#### [Problem statement]
Rewrite the rows below, substituting "gray backdrop" for every occurrence of "white backdrop" and leaving all other text unchanged.

#### [Listed records]
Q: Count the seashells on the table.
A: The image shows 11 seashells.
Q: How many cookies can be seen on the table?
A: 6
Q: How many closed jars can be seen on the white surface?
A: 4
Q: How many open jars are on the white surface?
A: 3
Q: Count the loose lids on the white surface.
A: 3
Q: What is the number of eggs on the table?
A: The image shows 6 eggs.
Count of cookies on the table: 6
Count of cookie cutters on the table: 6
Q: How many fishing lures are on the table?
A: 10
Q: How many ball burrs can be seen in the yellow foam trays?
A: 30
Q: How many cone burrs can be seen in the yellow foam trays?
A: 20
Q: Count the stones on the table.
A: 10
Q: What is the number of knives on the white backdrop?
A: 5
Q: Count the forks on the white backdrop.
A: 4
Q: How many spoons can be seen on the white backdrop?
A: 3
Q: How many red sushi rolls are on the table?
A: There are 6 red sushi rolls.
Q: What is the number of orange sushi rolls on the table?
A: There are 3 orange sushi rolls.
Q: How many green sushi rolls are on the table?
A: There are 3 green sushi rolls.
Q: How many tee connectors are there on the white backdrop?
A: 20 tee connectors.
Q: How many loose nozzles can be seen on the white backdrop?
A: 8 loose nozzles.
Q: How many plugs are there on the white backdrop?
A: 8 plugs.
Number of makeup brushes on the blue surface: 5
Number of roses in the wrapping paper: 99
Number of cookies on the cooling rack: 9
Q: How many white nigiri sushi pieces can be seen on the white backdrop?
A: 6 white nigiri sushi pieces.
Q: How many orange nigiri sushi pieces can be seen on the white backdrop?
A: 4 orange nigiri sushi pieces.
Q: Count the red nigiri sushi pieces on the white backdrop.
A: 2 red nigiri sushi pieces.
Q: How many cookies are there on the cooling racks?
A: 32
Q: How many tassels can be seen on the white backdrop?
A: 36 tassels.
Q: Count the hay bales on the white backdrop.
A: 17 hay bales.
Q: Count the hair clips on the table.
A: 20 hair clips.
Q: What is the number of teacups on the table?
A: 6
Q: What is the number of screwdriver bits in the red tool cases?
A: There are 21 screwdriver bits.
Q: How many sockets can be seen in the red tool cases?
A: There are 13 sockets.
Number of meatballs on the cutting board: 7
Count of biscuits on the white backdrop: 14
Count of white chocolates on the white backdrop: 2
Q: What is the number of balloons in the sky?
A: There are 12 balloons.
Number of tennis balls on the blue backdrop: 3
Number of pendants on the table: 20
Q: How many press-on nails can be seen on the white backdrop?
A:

#### [Response below]
Q: Count the seashells on the table.
A: The image shows 11 seashells.
Q: How many cookies can be seen on the table?
A: 6
Q: How many closed jars can be seen on the white surface?
A: 4
Q: How many open jars are on the white surface?
A: 3
Q: Count the loose lids on the white surface.
A: 3
Q: What is the number of eggs on the table?
A: The image shows 6 eggs.
Count of cookies on the table: 6
Count of cookie cutters on the table: 6
Q: How many fishing lures are on the table?
A: 10
Q: How many ball burrs can be seen in the yellow foam trays?
A: 30
Q: How many cone burrs can be seen in the yellow foam trays?
A: 20
Q: Count the stones on the table.
A: 10
Q: What is the number of knives on the gray backdrop?
A: 5
Q: Count the forks on the gray backdrop.
A: 4
Q: How many spoons can be seen on the gray backdrop?
A: 3
Q: How many red sushi rolls are on the table?
A: There are 6 red sushi rolls.
Q: What is the number of orange sushi rolls on the table?
A: There are 3 orange sushi rolls.
Q: How many green sushi rolls are on the table?
A: There are 3 green sushi rolls.
Q: How many tee connectors are there on the gray backdrop?
A: 20 tee connectors.
Q: How many loose nozzles can be seen on the gray backdrop?
A: 8 loose nozzles.
Q: How many plugs are there on the gray backdrop?
A: 8 plugs.
Number of makeup brushes on the blue surface: 5
Number of roses in the wrapping paper: 99
Number of cookies on the cooling rack: 9
Q: How many white nigiri sushi pieces can be seen on the gray backdrop?
A: 6 white nigiri sushi pieces.
Q: How many orange nigiri sushi pieces can be seen on the gray backdrop?
A: 4 orange nigiri sushi pieces.
Q: Count the red nigiri sushi pieces on the gray backdrop.
A: 2 red nigiri sushi pieces.
Q: How many cookies are there on the cooling racks?
A: 32
Q: How many tassels can be seen on the gray backdrop?
A: 36 tassels.
Q: Count the hay bales on the gray backdrop.
A: 17 hay bales.
Q: Count the hair clips on the table.
A: 20 hair clips.
Q: What is the number of teacups on the table?
A: 6
Q: What is the number of screwdriver bits in the red tool cases?
A: There are 21 screwdriver bits.
Q: How many sockets can be seen in the red tool cases?
A: There are 13 sockets.
Number of meatballs on the cutting board: 7
Count of biscuits on the gray backdrop: 14
Count of white chocolates on the gray backdrop: 2
Q: What is the number of balloons in the sky?
A: There are 12 balloons.
Number of tennis balls on the blue backdrop: 3
Number of pendants on the table: 20
Q: How many press-on nails can be seen on the gray backdrop?
A:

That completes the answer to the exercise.